Con mucha frecuencia tendemos a dirigirnos a los perros del mismo modo que lo hacemos a los bebés, expresándonos de una manera sentimental, compasiva y emotiva, muchas veces sin sentido y en un tono soso. Un estudio ha encontrado que los cachorros manifiestan emoción ante estas expresiones, mientras que los perros mayores muestran indiferencia. Con estos resultados se evidencia que los perros jóvenes responden a esa manera de hablar e incluso sugiere que favorece el aprendizaje de palabras tal como en los bebés humanos.

Para observar la reacción de los perros ante la voz humana, Nicolas Mathevon, profesor bioacústico de la Universidad Saint Etienne de Lyon, Francia y sus colegas, grabaron frases enunciadas por 30 mujeres, y que fueron grabadas mientras observaban la imagen de  perros, cachorros y adultos: “¡Hola!, ¡buen muchacho!, ¡ven aquí! ¿Quién es un buen chico?”, entre otras expresiones. Del mismo modo, otro grupo de mujeres grabaron las mismas frases, pero observando imágenes de niños.

Cuando los científicos compararon las grabaciones, encontraron que, tal como se esperaba, las mujeres que se dirigían a los perros, se expresaron en un distintivo, tono alto y sonsonete, a diferencia del tono expresado ante la imagen de seres humanos. Dice Mathevon “No importaba si la imagen mostrada era un cachorro o un perro adulto, siempre se expresaron en ese tono tan peculiar, incluso se acentuaba cuando la imagen mostrada era de un cachorro”.

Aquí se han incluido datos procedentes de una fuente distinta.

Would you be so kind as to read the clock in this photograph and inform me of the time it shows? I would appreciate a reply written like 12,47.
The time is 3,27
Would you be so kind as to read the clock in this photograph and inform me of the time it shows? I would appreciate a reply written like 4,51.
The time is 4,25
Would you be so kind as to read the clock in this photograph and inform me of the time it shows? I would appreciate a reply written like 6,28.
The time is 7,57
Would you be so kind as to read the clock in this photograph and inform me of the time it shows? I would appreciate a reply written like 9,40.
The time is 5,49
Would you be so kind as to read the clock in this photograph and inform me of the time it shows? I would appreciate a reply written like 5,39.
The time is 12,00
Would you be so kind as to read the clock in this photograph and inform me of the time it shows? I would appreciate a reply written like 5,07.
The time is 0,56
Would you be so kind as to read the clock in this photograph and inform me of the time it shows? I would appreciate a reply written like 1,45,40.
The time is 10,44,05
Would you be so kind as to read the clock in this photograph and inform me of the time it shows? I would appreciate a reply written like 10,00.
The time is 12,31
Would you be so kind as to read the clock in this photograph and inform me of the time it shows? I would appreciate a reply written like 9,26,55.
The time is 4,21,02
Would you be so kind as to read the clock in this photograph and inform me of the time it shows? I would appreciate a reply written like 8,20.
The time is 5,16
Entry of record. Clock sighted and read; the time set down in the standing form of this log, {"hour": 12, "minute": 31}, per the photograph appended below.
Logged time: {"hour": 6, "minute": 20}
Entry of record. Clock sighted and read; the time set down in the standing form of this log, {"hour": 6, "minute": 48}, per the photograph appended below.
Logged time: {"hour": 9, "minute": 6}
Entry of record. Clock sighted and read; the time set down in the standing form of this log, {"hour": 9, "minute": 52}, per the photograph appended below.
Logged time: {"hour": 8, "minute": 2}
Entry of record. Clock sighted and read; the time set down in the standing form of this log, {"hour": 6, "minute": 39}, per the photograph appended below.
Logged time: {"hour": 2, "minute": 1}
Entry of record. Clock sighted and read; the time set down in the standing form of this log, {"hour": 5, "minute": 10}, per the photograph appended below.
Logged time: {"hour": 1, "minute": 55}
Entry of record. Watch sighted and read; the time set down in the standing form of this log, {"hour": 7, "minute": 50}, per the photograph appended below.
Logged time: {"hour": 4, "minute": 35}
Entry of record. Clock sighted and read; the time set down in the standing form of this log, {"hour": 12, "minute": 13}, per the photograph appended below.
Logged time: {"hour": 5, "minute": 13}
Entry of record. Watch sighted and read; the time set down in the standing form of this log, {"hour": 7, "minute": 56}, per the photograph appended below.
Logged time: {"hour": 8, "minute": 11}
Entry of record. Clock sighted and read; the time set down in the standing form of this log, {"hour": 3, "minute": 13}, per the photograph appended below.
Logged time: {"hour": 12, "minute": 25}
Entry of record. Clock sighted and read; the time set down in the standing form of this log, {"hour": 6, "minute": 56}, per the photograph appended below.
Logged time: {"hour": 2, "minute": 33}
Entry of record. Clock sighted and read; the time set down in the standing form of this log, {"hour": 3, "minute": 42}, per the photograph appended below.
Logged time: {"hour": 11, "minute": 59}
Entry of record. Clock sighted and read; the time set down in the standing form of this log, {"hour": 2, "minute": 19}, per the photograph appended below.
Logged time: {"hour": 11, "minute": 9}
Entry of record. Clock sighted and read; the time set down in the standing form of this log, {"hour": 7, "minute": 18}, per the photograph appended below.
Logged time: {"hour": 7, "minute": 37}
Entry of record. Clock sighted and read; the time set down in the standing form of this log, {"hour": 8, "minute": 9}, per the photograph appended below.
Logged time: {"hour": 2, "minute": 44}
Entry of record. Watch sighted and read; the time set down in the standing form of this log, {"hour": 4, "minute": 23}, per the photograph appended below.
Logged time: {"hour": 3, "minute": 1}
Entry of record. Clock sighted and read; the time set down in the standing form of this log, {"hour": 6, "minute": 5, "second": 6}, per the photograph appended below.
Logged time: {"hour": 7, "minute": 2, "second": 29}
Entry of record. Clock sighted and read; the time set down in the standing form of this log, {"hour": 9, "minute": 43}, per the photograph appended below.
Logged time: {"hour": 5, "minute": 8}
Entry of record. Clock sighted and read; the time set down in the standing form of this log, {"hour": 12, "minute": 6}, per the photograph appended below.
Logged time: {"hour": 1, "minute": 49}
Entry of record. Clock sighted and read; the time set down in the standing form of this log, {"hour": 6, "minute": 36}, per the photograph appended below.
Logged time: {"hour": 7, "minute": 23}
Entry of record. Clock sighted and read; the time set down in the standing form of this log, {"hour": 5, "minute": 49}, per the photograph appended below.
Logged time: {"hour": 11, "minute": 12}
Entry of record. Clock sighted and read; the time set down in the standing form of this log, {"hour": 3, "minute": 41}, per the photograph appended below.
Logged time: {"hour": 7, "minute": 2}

A continuación, las grabaciones fueron reproducidas a un grupo de 10 cachorros y 10 perros adultos de un refugio de animales y sus reacciones fueron grabadas. Nueve de los cachorros mostraron una reacción enérgica, ladrando y corriendo hacia el altavoz, incluso en las frases dirigidas a perros adultos. Algunos de los cachorros adoptaron la posición de arco, una pose que pretende estimular las bufonadas, una típica invitación al juego. Del mismo modo se pudo observar el contraste mostrado por los cachorros al manifestar menor interés en las expresiones orientadas a las personas.

Los perros adultos mostraron un comportamiento muy diferente. No manifestaron interés en las grabaciones, sin importar que se tratasen de expresiones dirigidas a cachorros, perros adultos o humanos. “Apenas dieron una mirada al altavoz y luego lo ignoraron”. Los científicos no están seguros de las razones que provocan este desinterés, pero especulan que puede ser que necesiten interactuar con una persona real y no con la voz sin cuerpo de un altavoz; también puede ser que necesiten escuchar una voz familiar para despertar su interés.

El estudio muestra una tendencia clara en la reacción de los cachorros; sin embargo, aún no se puede afirmar si los cachorros tienen una respuesta innata al habla dirigida al perro o si se trata de un comportamiento aprendido. Se necesitarán más estudios para averiguar si las palabras en las expresiones dirigidas a los perros significan algo más para los cachorros, o si, como piensa el autor del estudio, les ayuda aprender nuevas palabras y eso implica una interacción intrínseca con humanos.